Can I do squats every day?
February 8, 2022
The squat is a very popular exercise in the training of lower limbs, being able to provide several benefits for the whole body, but there is always the doubt if performing it every day can intensify the results.
It works the lower muscles like the glutes, quadriceps, hamstrings, adductors (in the groin), hip flexors and calf muscles, also requiring the use of the core muscles , located around the entire trunk region, in the height of the line of the lumbar spine, which includes the abs, the lumbars, the glutes and the obliques.
This movement also helps promote caloric burn and lower the risk of injury.
There are several varieties of the exercise, such as the Bulgarian squat , the Smith Machine squat, and the hack squat .
Despite all the benefits, is it possible to do squats every day without causing any health problems? Take the opportunity to learn how to improve your technique in performing the squat .
So, can I do squats every day?\
Coach Adrianne Oyewole, who has a degree in kinesiology (motion science), is against the idea of doing squats daily.
The coach’s justification is that the body only achieves results when it finds time to rest. According to Oyewole, never allowing time for recovery when doing squats can damage ligaments and joints, in addition to decreasing flexibility.

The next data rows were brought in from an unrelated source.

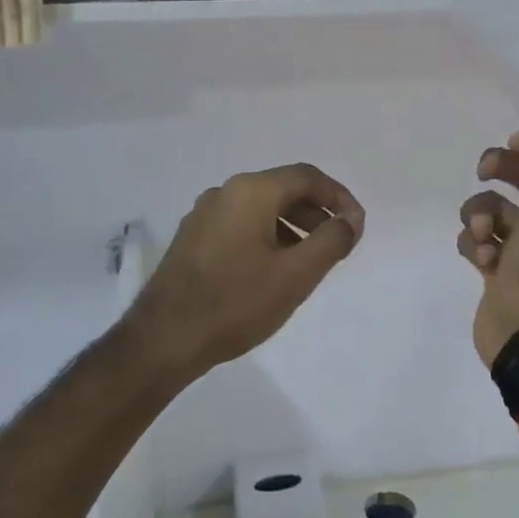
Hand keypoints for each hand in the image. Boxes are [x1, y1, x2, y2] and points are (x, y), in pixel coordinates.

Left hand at [126, 164, 365, 383]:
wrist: (162, 340)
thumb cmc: (235, 303)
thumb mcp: (295, 275)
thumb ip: (331, 241)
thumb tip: (350, 220)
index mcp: (251, 191)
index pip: (307, 177)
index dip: (339, 197)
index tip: (356, 226)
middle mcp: (225, 192)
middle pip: (283, 189)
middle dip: (316, 212)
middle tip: (338, 243)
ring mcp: (204, 214)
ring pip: (261, 208)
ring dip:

The coach also pointed out that exercising too much (overtraining) can reverse the benefits in terms of physical preparation or muscle gain. That’s because if the degradation of proteins is greater than their synthesis, the muscles will be smaller and weaker. This is called catabolism .
Each case is different
When the question arises whether it is possible to do squats every day, it is necessary to keep in mind that people have different levels of physical fitness, in addition to having different bodies, which may require more or less time for recovery after a training session. physicists.
An article published by personal trainer Nora Tobin advocated doing squat exercises every day.
The personal trainer argued that doing squats daily increases the strength and power of the glutes, hamstrings and quadriceps, providing greater definition for the legs and buttocks, thus improving the mobility of the hips and ankles, in addition to strengthening and tone the core .
But is it really necessary to do squats every day to obtain these benefits, since our body needs time to recover? Wouldn’t it be possible to practice it on alternate days and alternate this movement with other exercises that can promote a result similar to our body?
That’s why before you make the decision to do squats every day, you really should consult a fitness professional so they can educate you about your training sessions, and check whether or not you should do squats daily.
Lack of variation can be another problem
According to personal trainer and fitness nutrition expert Malia Frey, it’s not bad to train every day, but repeating the same training method, intensity or duration day after day won’t work, as your body adapts to the routine, and there comes a time. moment when the results stop coming, and you can no longer lose weight or gain muscle mass. It’s the much-feared plateau effect .
Once you’ve decided to follow a daily training program, you should set up a schedule with different exercises and intensity levels.
The downside of exhaustion
In her published article, Malia Frey also highlighted that it’s not worth training hard every day at the gym and when you get home, spend the whole day in bed or on the couch watching TV.
Frey explained that there is a normal caloric expenditure in everyday activities, and that when these activities are interrupted, the metabolism slows down and the person ends up not expending as many calories as they would spend maintaining a normal daily routine.
Also, if your workouts cause you to burn out, it’s time to reevaluate your program. High-intensity workouts should be relatively short so you can include some rest period during the week and give your body a chance to recover and form new muscle fibers.